I can handle/extract the text from my PDF-Files, I don't know quite know if I am going the right way about how to store my content in Elasticsearch.
My PDF-Texts are mostly German - with letters like "ö", "ä", etc.
In order to store EVERY character of the content, I "escape" necessary characters and encode them properly to JSON so I can store them.
For example:
I want to store the following (PDF) text:
Öffentliche Verkehrsmittel. TestPath: C:\Windows\explorer.exe
I convert and upload it to Elasticsearch like this:
{"text":"\\u00D6ffentliche Verkehrsmittel. TestPath: C:\\\\Windows\\\\explorer.exe"}
My question is: Is this the right way to store documents like this?

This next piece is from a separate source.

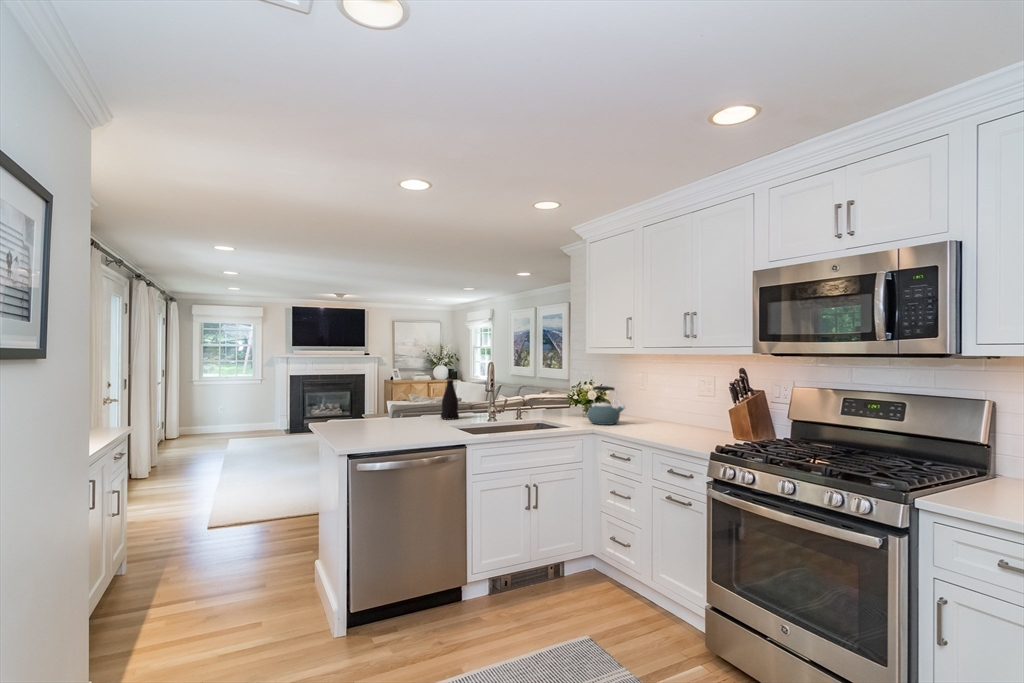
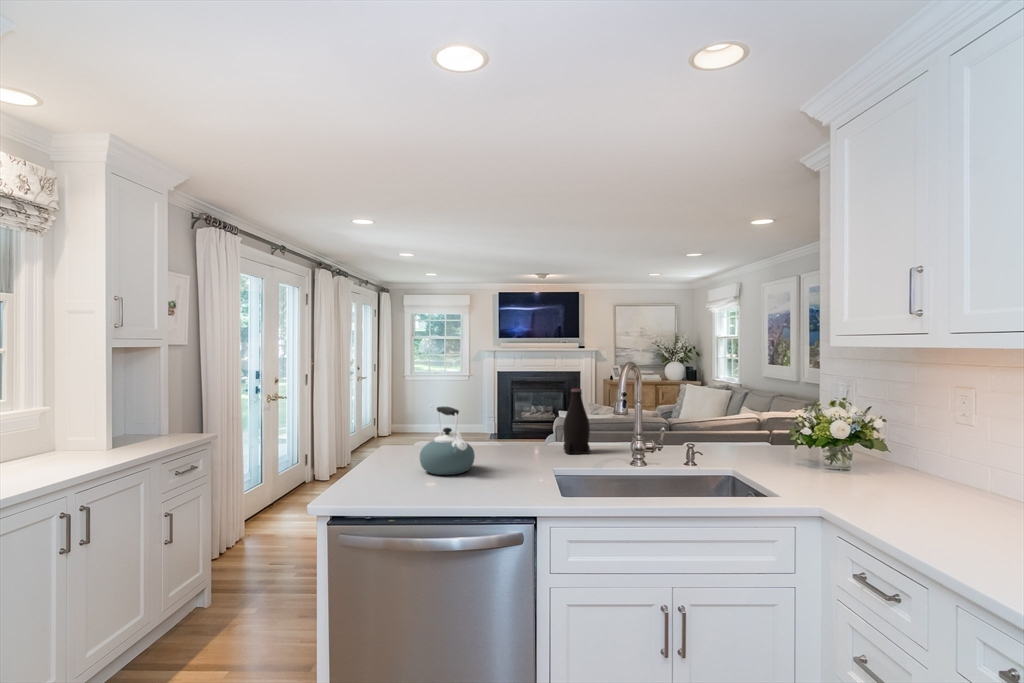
kettle: present [588,386,625,425] -> present [420,407,475,475]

Elasticsearch comes up with a wide range of inbuilt language-specific analyzer and if you are creating the text field and storing your data, by default standard analyzer is used. which you change like below:
{
"mappings": {
"properties": {
"title.german" :{
"type" :"text",
"analyzer" : "german"
}
}
}
}
You can also check the tokens generated by language analyzer in your case german using analyze API
{
"text" : "Öffentliche",
"analyzer" : "german"
}
And generated token
{
"tokens": [
{
"token": "offentlich",
"start_offset": 0,
"end_offset": 11,
"type": "<ALPHANUM>",
"position": 0
}
]
}
Tokens for Ö
{
"text" : "Ö",
"analyzer" : "german"
}
{
"tokens": [
{
"token": "o",
"start_offset": 0,
"end_offset": 1,
"type": "<ALPHANUM>",
"position": 0
}
]
}
Note:- it converted it to plain text, so now whether you search for Ö
or ö
it will come in the search result, as the same analyzer is applied at query time if you use the match query.